When Kirstie McAllum left her native New Zealand for an academic posting with the University of Montreal’s school of communications four years ago, she immediately noticed some key cultural differences between her previous Kiwi students and her new North American ones.
“I was absolutely thrilled with my students. They were very critical and analytical thinkers, clearly very smart,” she recalls. But their talent had a flipside: it did not come with a corresponding degree of confidence. “I saw that they had intense needs. They wanted five pages of instructions for their assignments. The performance-related pressure that they felt was very intense.”
What McAllum’s new students were feeling was a form of impostor syndrome, or impostor phenomenon: a psychological pattern in which people doubt their own abilities and accomplishments, however formidable they may be, and to be in constant fear that they will be exposed as a fraud. It’s a phenomenon many faculty are familiar with, not only in students but in their peers and themselves.
The term was coined in 1978 by professors Pauline Clance and Suzanne Imes, to describe the psychological state of high-achieving women in the workforce. But the term has since entered the popular lexicon as a descriptor for any person’s feelings of inadequacy and the sense that they are “faking it.”
On the surface, college campuses seem an unlikely place for impostor syndrome to flourish. The student experience is, after all, replete with feedback and external validation: exam results, essay grades and comments, as well as formative assessments that let students know how they’re doing and give them time and opportunity to shift course if necessary. For students who demonstrate consistent success, such feedback ought to alleviate any sense of imposture or fraudulence. But as McAllum says, “all the external affirmation we provide isn’t having an impact.”
No one is immune to impostor syndrome’s effects. Research has shown that impostor syndrome is more prevalent among women and minority students. Mature students who are arriving at college for the first time, or returning to college after many years away, are also prone to the sense that they don’t belong (it may even have been a sense of impostor syndrome in their careers that led them back to campus in the first place.) Millennials, faced with constant comparisons to friends’ accomplishments on social media, can be especially affected.
And yet, those who suffer from impostor syndrome don’t resort to desperate measures in their studies. In a 2005 study out of DePaul University, students who reported impostor tendencies also reported low incidence of cheating and plagiarism, while students without impostor syndrome were more likely to engage in such behaviors. Impostor syndrome, it seems, causes people to double down on their studies.

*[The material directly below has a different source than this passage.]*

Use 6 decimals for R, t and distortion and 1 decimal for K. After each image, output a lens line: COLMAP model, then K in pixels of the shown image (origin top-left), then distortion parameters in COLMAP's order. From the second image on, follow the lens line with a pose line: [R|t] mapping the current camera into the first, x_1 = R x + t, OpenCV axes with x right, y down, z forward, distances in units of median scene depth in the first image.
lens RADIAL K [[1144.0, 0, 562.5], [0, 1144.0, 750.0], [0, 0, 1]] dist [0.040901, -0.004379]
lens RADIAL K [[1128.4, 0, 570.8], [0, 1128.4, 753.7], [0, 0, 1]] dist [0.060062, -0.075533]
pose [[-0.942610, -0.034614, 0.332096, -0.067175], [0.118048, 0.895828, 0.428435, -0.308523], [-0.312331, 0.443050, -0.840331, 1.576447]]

Despite this, impostor syndrome can get in the way of student achievement and prevent people from realizing their full potential. There are several things you can to do try to counteract those feelings within your class—some obvious, others apparently counterintuitive.
1. Remind students they belong
McAllum has adopted a few in-class techniques to address impostor syndrome in her students. She typically begins a course by assuring all her students that they deserve to be there, because they have demonstrated some specific academic capabilities, and that this course will move them forward in their understanding.

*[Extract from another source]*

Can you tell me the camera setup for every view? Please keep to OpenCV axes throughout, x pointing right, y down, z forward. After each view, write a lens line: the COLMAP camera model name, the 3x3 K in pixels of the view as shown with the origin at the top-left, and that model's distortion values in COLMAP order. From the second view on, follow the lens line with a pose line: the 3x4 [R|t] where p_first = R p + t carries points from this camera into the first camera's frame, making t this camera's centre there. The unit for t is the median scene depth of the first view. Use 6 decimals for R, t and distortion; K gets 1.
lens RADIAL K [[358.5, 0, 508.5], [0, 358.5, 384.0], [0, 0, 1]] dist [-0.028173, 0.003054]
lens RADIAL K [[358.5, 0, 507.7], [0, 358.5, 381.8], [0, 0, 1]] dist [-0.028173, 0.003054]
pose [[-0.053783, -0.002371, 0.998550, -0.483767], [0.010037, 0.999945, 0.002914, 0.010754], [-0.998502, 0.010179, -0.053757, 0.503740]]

She also includes, in all her teaching materials, a picture of a bungee instructor pushing a jumper off a bridge. “I tell them, ‘This is what I am going to do to you in this course. You’re going to fall and bounce back up and search for your footing, and it’s both frightening and exhilarating.’”
2. Give them freedom: don’t hover over them
McAllum says impostor syndrome’s impact on the classroom manifests as an intense need for certainty and clarity. But she cautions her fellow professors against trying too hard to meet those needs. “I remember the time I gave my students an assignment, and after I posted it, I told a colleague that I was worried I hadn’t given them enough instruction,” she recalls. “And my friend replied, ‘Kirstie, they’re adult learners.’ That’s when I thought, ‘Oh my God, I’m becoming a helicopter professor!’ It’s important to find ways of being responsive to what students are working on, and to their feelings, without holding their hands.”
3. Embrace risk
Alison Cook-Sather, a professor of education at Pennsylvania’s Bryn Mawr College and the Director of its Teaching and Learning Institute, agrees. In her search for the right balance, she has focused on turning her classroom into a “brave space”—rather than a “safe space”—where students are encouraged to open up and take risks in an atmosphere of mutual respect.

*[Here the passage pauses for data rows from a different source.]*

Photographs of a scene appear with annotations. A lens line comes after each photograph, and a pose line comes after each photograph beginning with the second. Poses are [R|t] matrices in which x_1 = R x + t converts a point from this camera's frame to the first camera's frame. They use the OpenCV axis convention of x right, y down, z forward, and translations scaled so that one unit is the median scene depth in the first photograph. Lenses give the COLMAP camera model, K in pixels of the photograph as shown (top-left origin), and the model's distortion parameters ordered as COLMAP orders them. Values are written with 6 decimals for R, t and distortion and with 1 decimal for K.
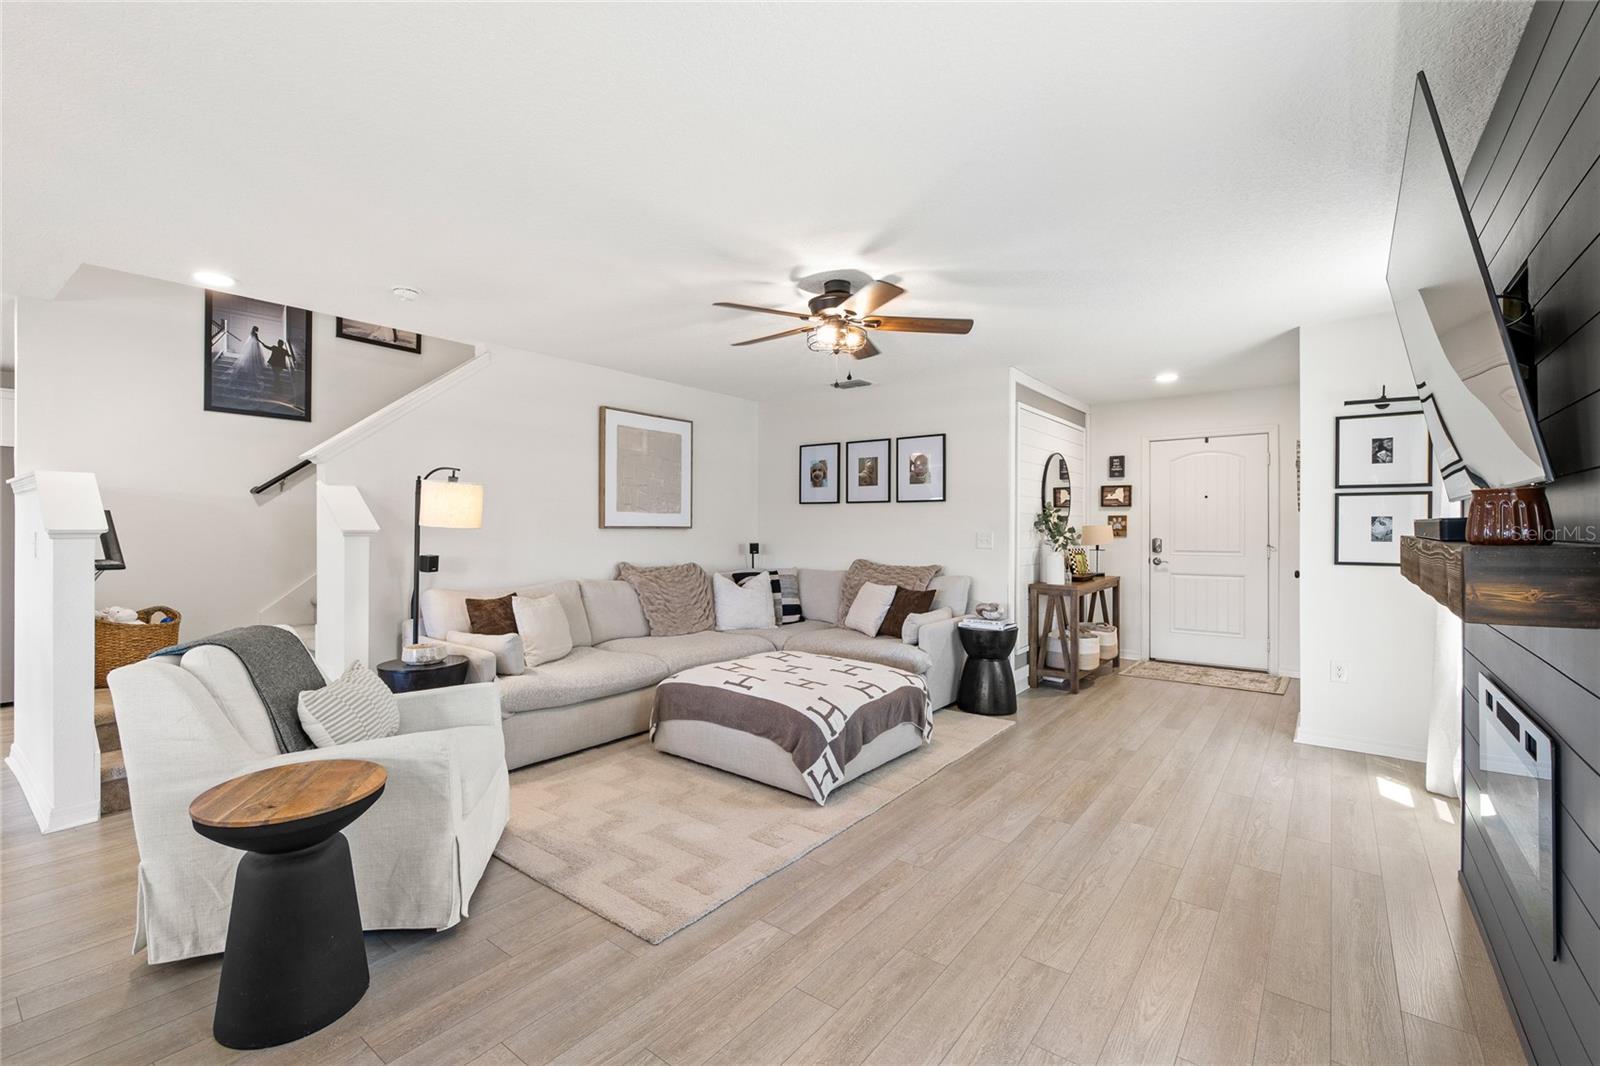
lens RADIAL K [[693.6, 0, 801.0], [0, 693.6, 527.5], [0, 0, 1]] dist [-0.001109, 0.000221]
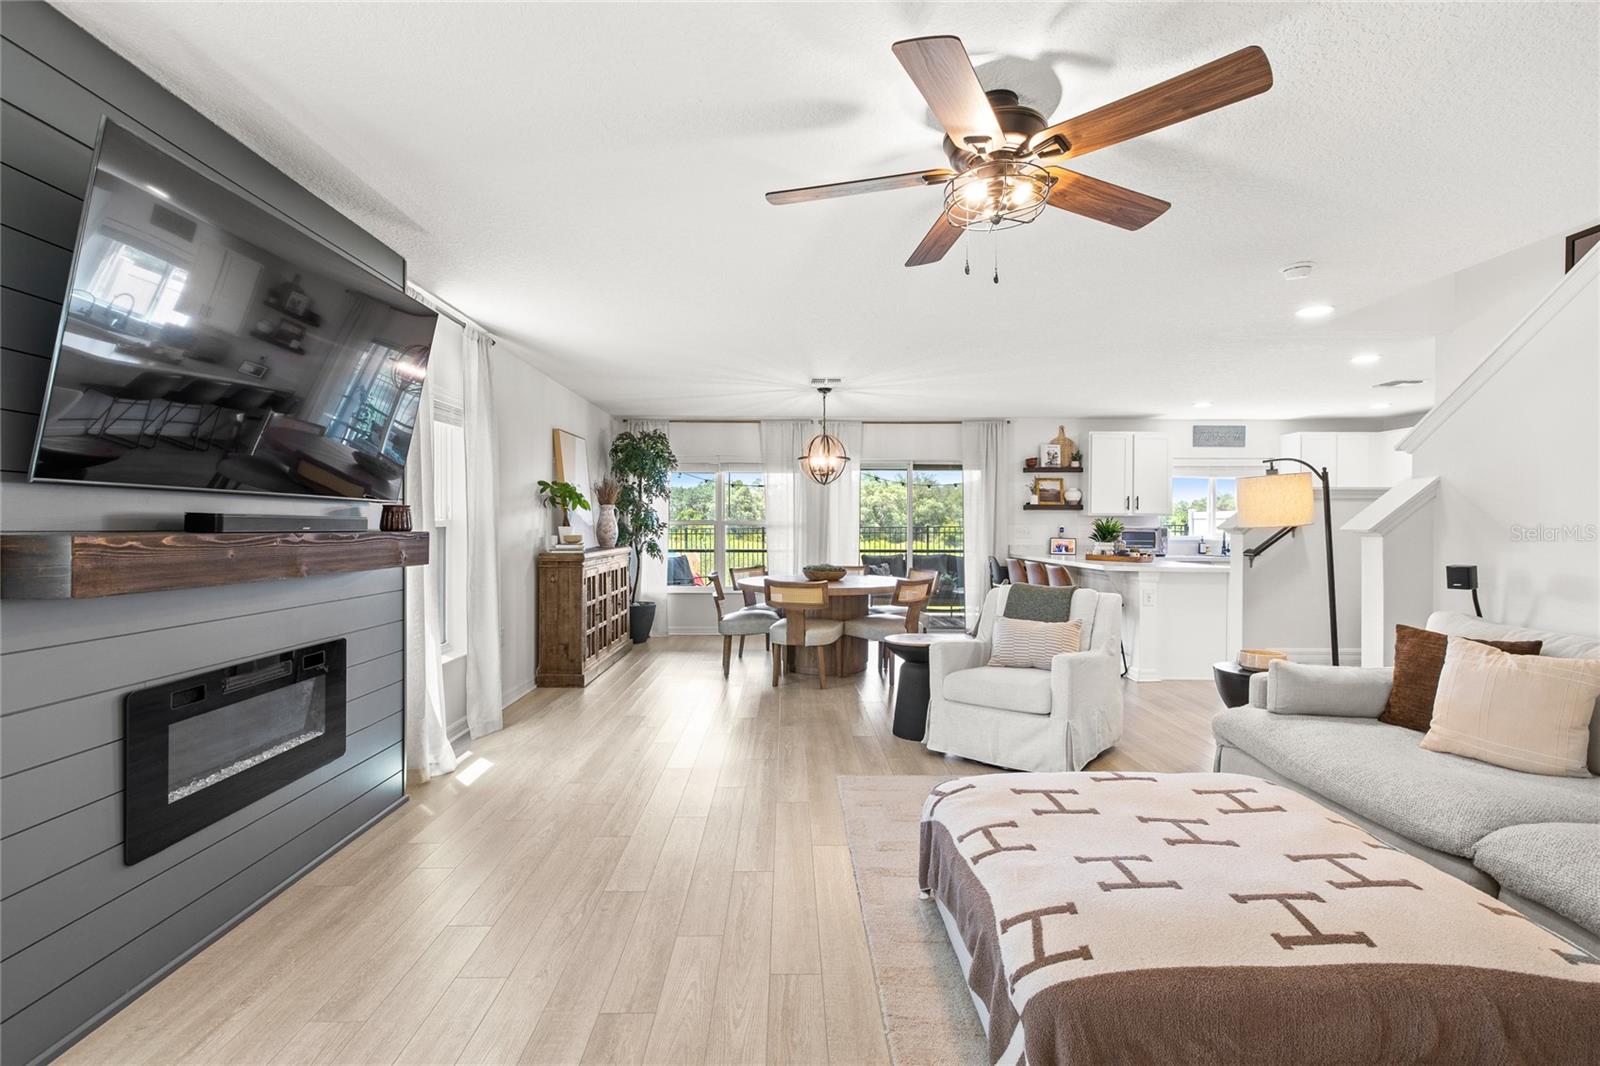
lens RADIAL K [[709.6, 0, 793.0], [0, 709.6, 529.2], [0, 0, 1]] dist [-0.000113, 0.000036]
pose [[-0.789025, 0.000582, -0.614361, 0.345153], [-0.003929, 0.999974, 0.005994, 0.000517], [0.614349, 0.007143, -0.789002, 0.860351]]
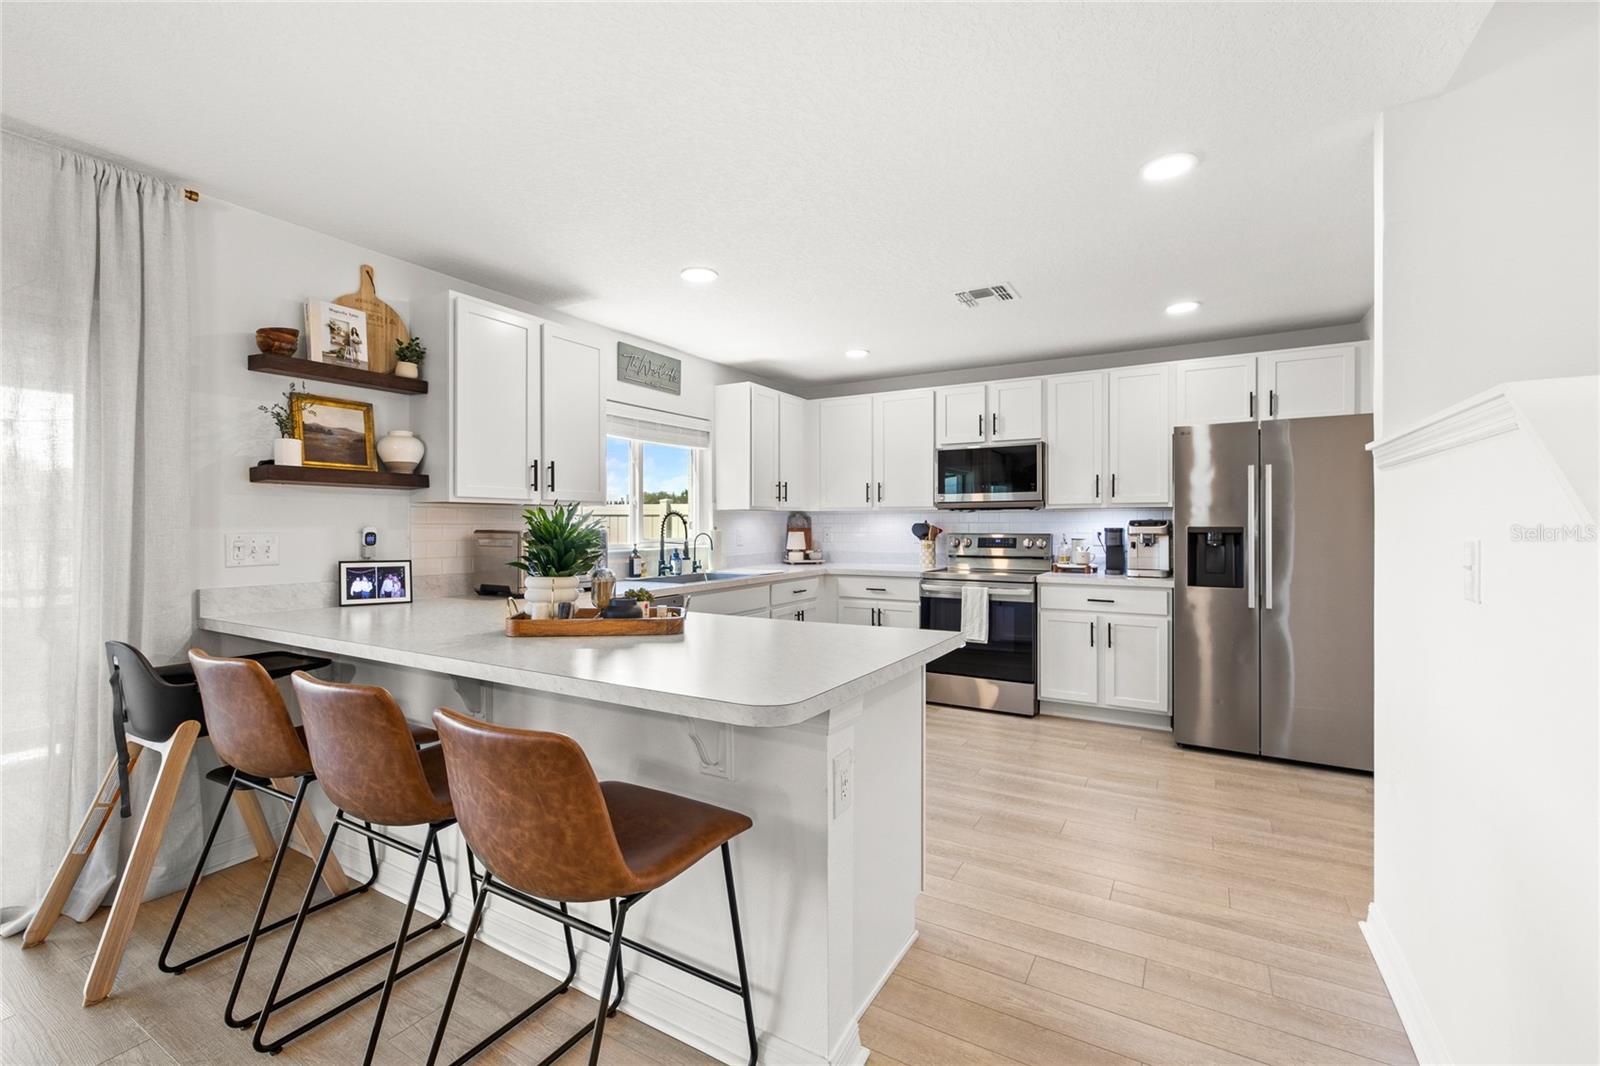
lens RADIAL K [[691.9, 0, 788.2], [0, 691.9, 523.1], [0, 0, 1]] dist [-0.001897, -0.000107]
pose [[0.114781, -0.001498, -0.993390, -0.420957], [0.001135, 0.999998, -0.001377, -0.002632], [0.993390, -0.000969, 0.114783, 0.305743]]
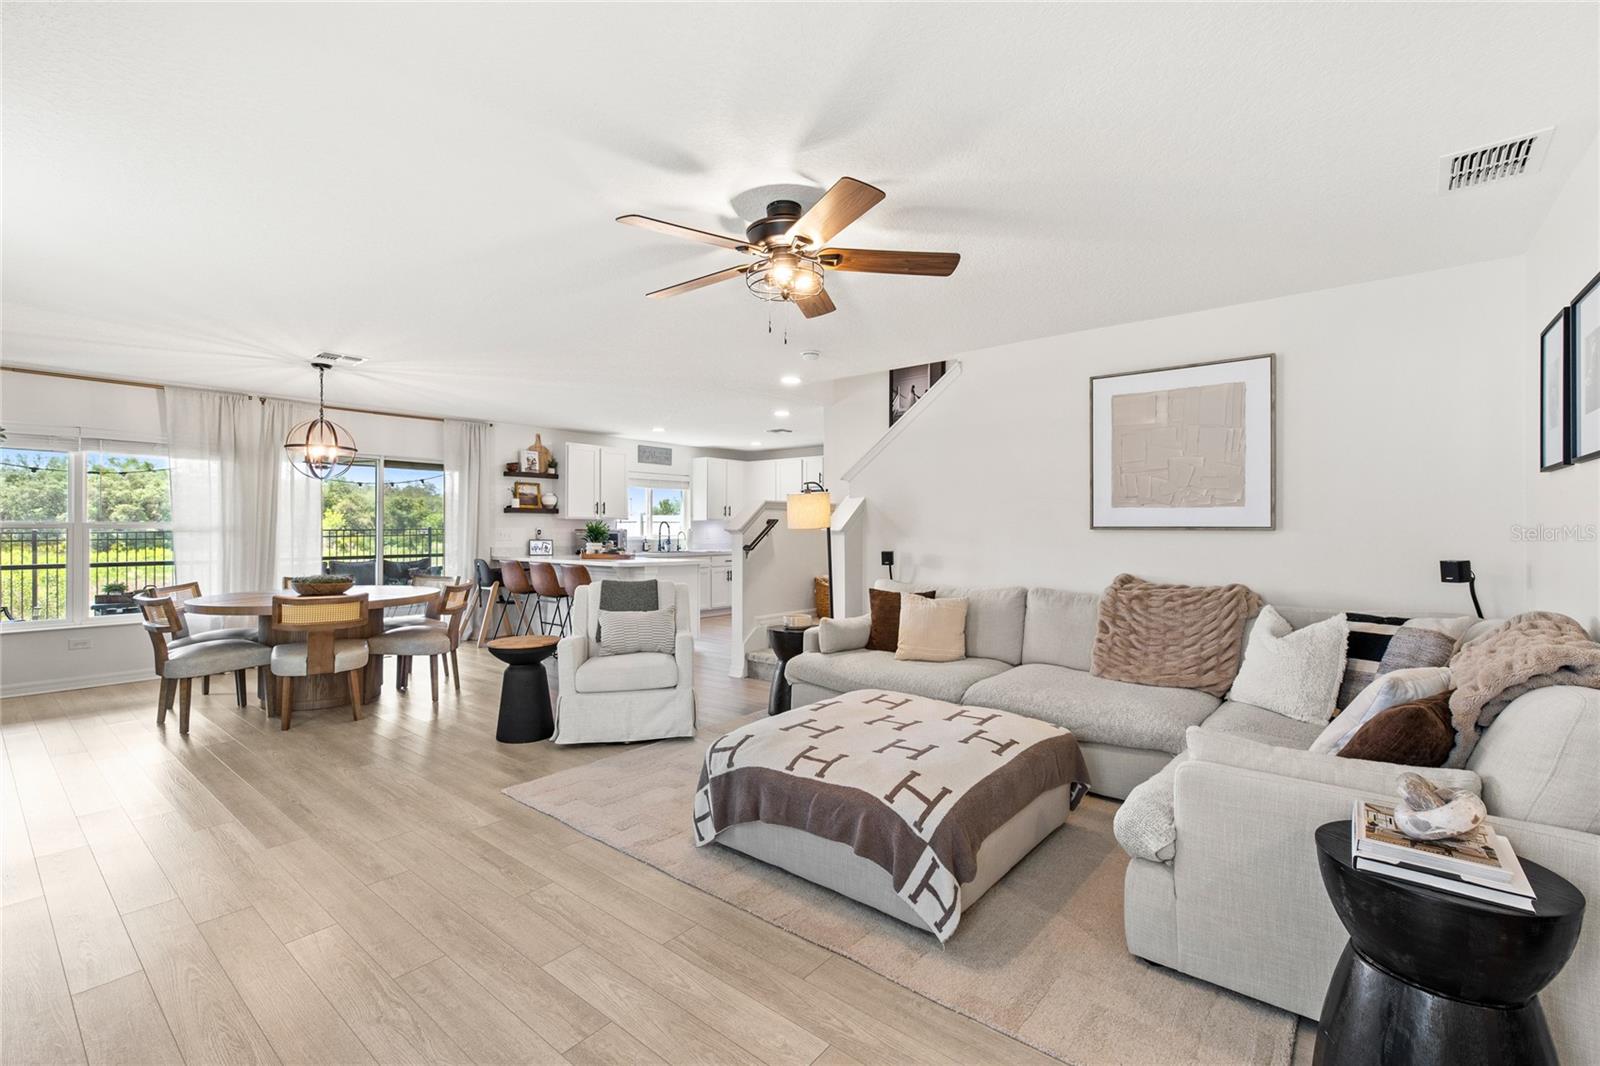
lens RADIAL K [[697.2, 0, 789.6], [0, 697.2, 527.6], [0, 0, 1]] dist [-0.000493, 0.000185]
pose [[-0.039138, -0.002067, -0.999232, 0.513573], [-0.001018, 0.999997, -0.002028, 0.001139], [0.999233, 0.000938, -0.039140, 0.652855]]
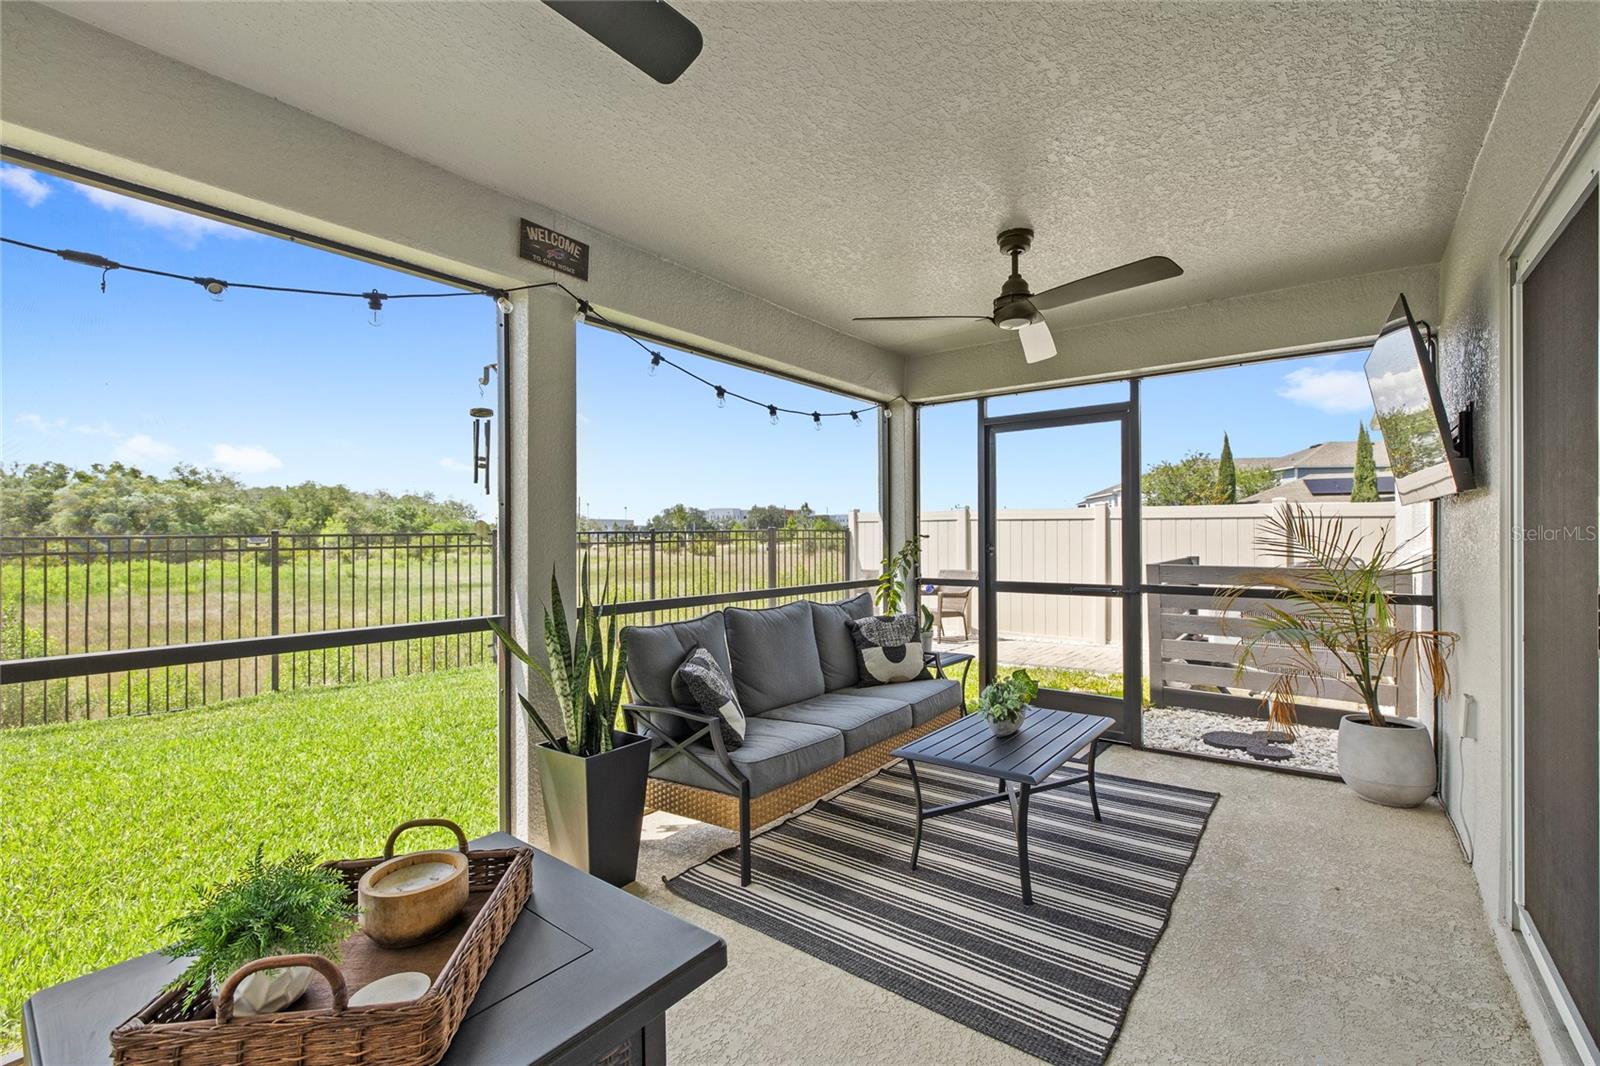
lens RADIAL K [[682.7, 0, 798.3], [0, 682.7, 530.5], [0, 0, 1]] dist [-0.001995, 0.000058]
pose [[-0.008417, -0.010510, -0.999909, -0.528213], [0.002432, 0.999942, -0.010531, 0.016358], [0.999962, -0.002520, -0.008391, -0.474865]]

“In the classroom, I think a ‘safe space’ is a lie,” says Cook-Sather. “You can’t create a safe space if you want people to be learning. There has to be risk, challenge, fear and discomfort.” The brave-space concept introduces all those elements into the classroom setting openly and deliberately, setting a specific goal for the tone of discussion. And while it takes a fair amount of effort early in the course to establish that tone, Cook-Sather says, it pays off over the course of the semester. “In a brave space people can share their fears and vulnerabilities, and when people realize that everyone has them, it counteracts impostor syndrome.”
4. Make yourself scarce
While McAllum appreciates that technology makes faculty more accessible to students, from emails to weekend video-chat office hours, she also cautions against being too available—it can be detrimental to student independence. “I always tell my students I don’t answer email on the weekends, no matter when your assignment is due.”
Instead, McAllum prefers to give her students resources they can turn to on their own. “I give my students prior examples of successful student work, but widely divergent examples,” she says. “That way, they see that there are many different pathways to success. It gives them the freedom to do their own thing.”